They came on the scene with such promise. Read old issues of Architectural Digest, and you'd think they were describing the dawn of a New Age. An age without cloistered offices. An age of open communication. The cubicle was the answer to the stuffiness and chaos of the "old" office. Now the office is a place where dreams are made.
Once businesses saw how much they could save in both furniture costs and square footage, it wasn't long before this experiment became the standard. It took a couple decades before these cubes stopped being the hallowed symbol of industrial modernity, and became the butt of jokes and the symbol of all that is petty, uninspiring and dehumanizing in corporate life. [source]
In 2006, Fortune ran an article titled "Cubicles: The Great Mistake", and pop culture hasn't been any less critical with Dilbert and Office Space being prime examples.
What's so bad about them? Personally, I think it derives from their cheapness - they weren't designed to last... thus, the employee who is stationed in one of these things also feels cheap and temporary.

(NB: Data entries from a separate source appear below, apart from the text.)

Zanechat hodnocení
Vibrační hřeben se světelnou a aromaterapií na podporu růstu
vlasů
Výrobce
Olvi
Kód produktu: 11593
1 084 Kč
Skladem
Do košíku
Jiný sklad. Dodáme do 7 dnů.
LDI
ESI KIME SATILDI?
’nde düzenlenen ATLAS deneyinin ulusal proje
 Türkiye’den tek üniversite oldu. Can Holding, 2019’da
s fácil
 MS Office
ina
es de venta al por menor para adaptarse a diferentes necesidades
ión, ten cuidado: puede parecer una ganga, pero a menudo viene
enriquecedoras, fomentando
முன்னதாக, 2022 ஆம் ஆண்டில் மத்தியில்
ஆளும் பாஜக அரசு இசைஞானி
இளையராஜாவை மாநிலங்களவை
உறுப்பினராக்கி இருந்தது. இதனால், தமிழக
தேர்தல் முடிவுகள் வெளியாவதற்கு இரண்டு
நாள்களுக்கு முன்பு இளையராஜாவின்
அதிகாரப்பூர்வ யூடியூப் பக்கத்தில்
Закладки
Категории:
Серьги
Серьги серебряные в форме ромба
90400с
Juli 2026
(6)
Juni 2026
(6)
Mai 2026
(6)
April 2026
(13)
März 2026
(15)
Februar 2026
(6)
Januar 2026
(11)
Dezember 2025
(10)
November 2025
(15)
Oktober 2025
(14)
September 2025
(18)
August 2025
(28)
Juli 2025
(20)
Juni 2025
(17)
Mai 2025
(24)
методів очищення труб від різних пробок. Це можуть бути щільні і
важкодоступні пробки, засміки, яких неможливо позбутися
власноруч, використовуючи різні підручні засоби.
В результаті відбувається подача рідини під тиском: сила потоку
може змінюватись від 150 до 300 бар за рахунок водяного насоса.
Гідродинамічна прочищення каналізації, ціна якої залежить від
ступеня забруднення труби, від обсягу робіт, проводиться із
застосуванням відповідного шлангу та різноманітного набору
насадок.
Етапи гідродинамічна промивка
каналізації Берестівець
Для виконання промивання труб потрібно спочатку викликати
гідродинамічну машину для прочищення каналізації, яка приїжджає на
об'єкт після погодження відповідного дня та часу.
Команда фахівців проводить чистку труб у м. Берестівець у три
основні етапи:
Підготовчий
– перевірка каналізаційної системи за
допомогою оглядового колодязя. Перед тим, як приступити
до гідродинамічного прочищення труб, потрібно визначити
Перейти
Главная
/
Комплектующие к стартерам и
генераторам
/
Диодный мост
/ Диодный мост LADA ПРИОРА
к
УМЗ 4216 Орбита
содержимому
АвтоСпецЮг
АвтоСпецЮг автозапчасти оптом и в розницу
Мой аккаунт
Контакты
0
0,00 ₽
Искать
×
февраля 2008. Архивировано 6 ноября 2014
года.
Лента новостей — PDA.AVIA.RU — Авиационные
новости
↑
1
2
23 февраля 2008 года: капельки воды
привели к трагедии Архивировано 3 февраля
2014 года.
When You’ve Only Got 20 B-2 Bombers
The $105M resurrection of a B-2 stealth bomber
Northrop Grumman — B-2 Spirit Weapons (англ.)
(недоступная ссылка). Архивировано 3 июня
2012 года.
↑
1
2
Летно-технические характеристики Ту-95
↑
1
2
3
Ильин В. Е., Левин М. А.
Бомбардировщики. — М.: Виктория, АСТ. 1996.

Am I glamorizing the pre-cube office? Could pre-cube offices also look uninviting and drab? Yes and yes. But there's no denying the cube has earned this bad reputation honestly. I'm not claiming smoke filled shag carpeted 70s offices are the pinnacle in industrial design. What I am saying is that the global shift to cube farms was not an improvement. I am in agreement with Fortune. They were a big mistake.